╭─ Records provided
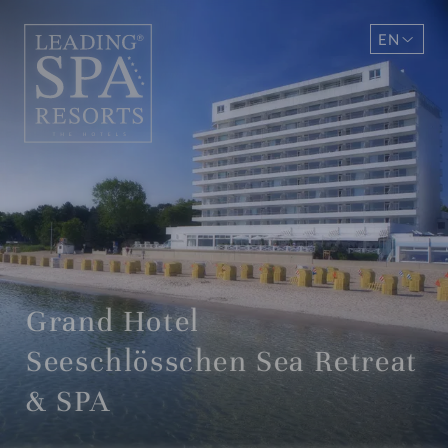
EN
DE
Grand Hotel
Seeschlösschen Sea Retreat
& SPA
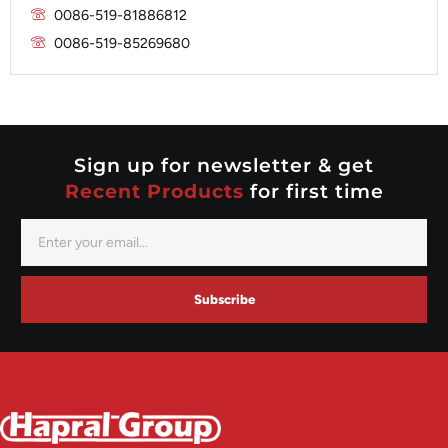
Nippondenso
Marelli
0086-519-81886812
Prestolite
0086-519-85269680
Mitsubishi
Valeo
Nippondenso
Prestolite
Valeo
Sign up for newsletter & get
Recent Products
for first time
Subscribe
╰─
╭─ Records provided
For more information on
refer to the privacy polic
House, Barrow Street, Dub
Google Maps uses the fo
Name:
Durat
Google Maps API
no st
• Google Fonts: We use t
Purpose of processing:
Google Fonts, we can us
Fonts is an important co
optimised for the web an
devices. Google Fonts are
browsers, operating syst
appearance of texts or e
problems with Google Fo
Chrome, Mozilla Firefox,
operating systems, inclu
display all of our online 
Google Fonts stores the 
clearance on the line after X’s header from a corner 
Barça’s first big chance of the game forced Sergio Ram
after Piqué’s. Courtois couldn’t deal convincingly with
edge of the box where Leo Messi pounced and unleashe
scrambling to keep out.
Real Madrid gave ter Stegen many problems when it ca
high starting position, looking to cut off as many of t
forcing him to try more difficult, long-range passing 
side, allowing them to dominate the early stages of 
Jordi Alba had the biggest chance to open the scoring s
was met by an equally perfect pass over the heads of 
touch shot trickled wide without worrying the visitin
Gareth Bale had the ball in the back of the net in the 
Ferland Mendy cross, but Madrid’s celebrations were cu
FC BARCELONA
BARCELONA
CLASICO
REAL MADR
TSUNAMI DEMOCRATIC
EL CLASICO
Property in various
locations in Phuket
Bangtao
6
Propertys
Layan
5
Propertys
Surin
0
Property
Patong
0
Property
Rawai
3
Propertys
╰─
• _Goal of the exercise_
Counting only lines of the data above that hold "Google", report the total and nothing else.

• _Solution for this task_
7